There is no significant difference between the characters you get to control. They each have a different speed and armour level, but the difference in firepower seems purely cosmetic. I preferred to control the Arch-Demon, as it was easier to distinguish which way he was facing. A useful factor when dashing around dungeons.
The levels look gorgeous, especially with 3D acceleration, but unfortunately you don't really get to explore very much. The game would rather you just move along and twat stuff. There are some choice obstacles, like giant mallets and revolving cogs, (oh, and the obligatory switches tucked away to extend bridges), but it would have been nice to have seen a little more imagination in the way the levels were constructed. Of course each level has its fair share of evil entities. Unfortunately they are all quite stupid and are happy to run into certain death, thus showering the rooms with gore. Here is where I shall level my main criticism.
It's not the showering goo that detracts from the gameplay. Far from it. But there are so many enemies crowding around you that it very quickly becomes hard to distinguish which way your character is facing.
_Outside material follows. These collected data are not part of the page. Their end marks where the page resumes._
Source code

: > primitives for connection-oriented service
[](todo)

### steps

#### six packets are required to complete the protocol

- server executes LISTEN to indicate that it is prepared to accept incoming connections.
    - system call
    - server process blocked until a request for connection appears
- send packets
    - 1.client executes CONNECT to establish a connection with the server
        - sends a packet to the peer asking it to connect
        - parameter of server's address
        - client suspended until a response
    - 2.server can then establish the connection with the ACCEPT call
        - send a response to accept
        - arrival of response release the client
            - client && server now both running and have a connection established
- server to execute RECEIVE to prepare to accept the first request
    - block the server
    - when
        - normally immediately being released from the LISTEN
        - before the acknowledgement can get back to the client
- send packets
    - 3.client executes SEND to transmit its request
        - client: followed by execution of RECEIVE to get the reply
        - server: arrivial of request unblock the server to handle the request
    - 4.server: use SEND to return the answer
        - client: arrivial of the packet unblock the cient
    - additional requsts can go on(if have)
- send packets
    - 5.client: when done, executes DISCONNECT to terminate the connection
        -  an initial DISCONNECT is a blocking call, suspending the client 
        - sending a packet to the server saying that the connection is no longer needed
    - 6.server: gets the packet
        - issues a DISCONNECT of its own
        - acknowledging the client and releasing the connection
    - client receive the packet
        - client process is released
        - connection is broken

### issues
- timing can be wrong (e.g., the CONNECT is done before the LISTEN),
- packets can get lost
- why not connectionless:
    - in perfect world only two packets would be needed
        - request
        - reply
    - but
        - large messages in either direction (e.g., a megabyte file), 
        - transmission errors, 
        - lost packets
Maybe I need specs, but for the first couple of hours, even when not engaged in a bit of hand-to-hand, I was walking into walls and bouncing off corners like nobody's business. To be honest, after a few hours play you do get the hang of it, but so often my little chap was chipping away at a wall, whilst gleeful nasties spooned out my kidneys. There is a key that allows you to zoom into the action, which does help matters, but you can t play the whole game from such an enclosed perspective, and the last thing you want to do in the heat of battle is start pressing more keys. Raven should've implemented an automatic zoom feature for when things get a bit crowded. The camera in the forthcoming GTA zooms in and out, depending on how fast you're travelling, and as a result the whole thing's a lot more fluid. Had Mageslayer included this feature, it would have made things a lot clearer in the heat of battle. It might have lessened the feeling of being alienated from the action, too.
After last month's disappointing Take No Prisoners. I initially didn't hold out much hope for Mageslayer. After all. it's just another perspective, and not a particularly exciting one at that. At least TNPs view on the world was different, even if it did piss people off. After about four hours whining, I finally succumbed to its charms. It is fun and after all, thats all it wants to be, although the fact that you can't play two or even four players on one split-screen is a massive faux pas. Anyone who's played a Gauntlet conversion or even Alien Breed will appreciate just how important that is to a game like this. A Gauntlet for the Nineties maybe? It's just that things have moved on so much that Gauntlet doesn't really belong in the Nineties.